* Exercise:
Quote word for word the lines of the listing below, starting with the line that contains "family: Araneidae" and ending with the listing's last line, both included.

* Records shown:

-- begin --

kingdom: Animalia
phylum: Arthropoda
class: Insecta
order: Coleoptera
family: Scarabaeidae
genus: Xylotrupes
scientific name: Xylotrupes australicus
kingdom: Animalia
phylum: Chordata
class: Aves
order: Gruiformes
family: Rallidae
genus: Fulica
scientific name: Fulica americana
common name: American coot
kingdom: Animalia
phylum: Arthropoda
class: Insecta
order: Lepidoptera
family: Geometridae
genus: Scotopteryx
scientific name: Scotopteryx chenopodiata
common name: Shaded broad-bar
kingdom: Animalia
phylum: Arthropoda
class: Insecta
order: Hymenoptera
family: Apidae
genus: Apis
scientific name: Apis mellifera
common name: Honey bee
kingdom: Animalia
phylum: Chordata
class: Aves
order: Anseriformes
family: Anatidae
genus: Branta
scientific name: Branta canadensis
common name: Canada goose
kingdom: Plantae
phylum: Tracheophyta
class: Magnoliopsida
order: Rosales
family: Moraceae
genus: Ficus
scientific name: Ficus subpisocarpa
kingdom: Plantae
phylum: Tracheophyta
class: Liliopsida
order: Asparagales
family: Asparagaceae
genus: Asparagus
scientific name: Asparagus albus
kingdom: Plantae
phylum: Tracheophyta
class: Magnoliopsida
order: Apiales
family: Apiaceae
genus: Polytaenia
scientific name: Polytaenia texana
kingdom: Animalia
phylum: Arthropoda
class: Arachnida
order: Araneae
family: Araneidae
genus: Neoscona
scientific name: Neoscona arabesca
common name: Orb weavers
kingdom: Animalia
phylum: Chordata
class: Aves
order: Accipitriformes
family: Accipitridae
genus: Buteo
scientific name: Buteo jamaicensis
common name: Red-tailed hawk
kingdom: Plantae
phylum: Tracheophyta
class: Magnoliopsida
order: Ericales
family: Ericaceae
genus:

-- end --

* Output below:
family: Araneidae
genus: Neoscona
scientific name: Neoscona arabesca
common name: Orb weavers
kingdom: Animalia
phylum: Chordata
class: Aves
order: Accipitriformes
family: Accipitridae
genus: Buteo
scientific name: Buteo jamaicensis
common name: Red-tailed hawk
kingdom: Plantae
phylum: Tracheophyta
class: Magnoliopsida
order: Ericales
family: Ericaceae
genus:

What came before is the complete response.